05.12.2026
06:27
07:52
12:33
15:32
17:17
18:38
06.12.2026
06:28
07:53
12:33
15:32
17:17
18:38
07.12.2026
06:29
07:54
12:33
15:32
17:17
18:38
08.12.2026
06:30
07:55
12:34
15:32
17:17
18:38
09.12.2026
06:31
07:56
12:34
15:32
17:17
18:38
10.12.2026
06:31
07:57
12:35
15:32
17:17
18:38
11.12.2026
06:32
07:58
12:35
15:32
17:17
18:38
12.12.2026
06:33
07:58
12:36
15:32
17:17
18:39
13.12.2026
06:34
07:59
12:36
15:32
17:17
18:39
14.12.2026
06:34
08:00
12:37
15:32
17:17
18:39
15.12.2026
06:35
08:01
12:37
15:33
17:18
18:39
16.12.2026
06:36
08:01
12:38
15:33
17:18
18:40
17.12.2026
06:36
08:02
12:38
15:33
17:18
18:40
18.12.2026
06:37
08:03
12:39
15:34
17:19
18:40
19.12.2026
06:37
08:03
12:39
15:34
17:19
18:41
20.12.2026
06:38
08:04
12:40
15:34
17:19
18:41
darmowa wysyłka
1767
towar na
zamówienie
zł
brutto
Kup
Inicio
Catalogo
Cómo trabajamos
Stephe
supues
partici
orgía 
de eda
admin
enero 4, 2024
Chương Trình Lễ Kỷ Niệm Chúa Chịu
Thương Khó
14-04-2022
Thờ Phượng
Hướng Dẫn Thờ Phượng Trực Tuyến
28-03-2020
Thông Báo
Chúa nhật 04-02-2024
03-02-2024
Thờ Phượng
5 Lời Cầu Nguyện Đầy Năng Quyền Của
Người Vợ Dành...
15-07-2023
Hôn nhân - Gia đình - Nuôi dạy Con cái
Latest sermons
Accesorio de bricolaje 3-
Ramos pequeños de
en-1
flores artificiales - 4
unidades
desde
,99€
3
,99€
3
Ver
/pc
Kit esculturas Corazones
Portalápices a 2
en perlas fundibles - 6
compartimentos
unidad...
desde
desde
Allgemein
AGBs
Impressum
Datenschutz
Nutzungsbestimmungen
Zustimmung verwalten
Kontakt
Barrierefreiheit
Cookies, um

Job item =>
How many lines in the rows above contain the string "Chúa"? Case counts. Reply with the number only.

Exercise output =>
2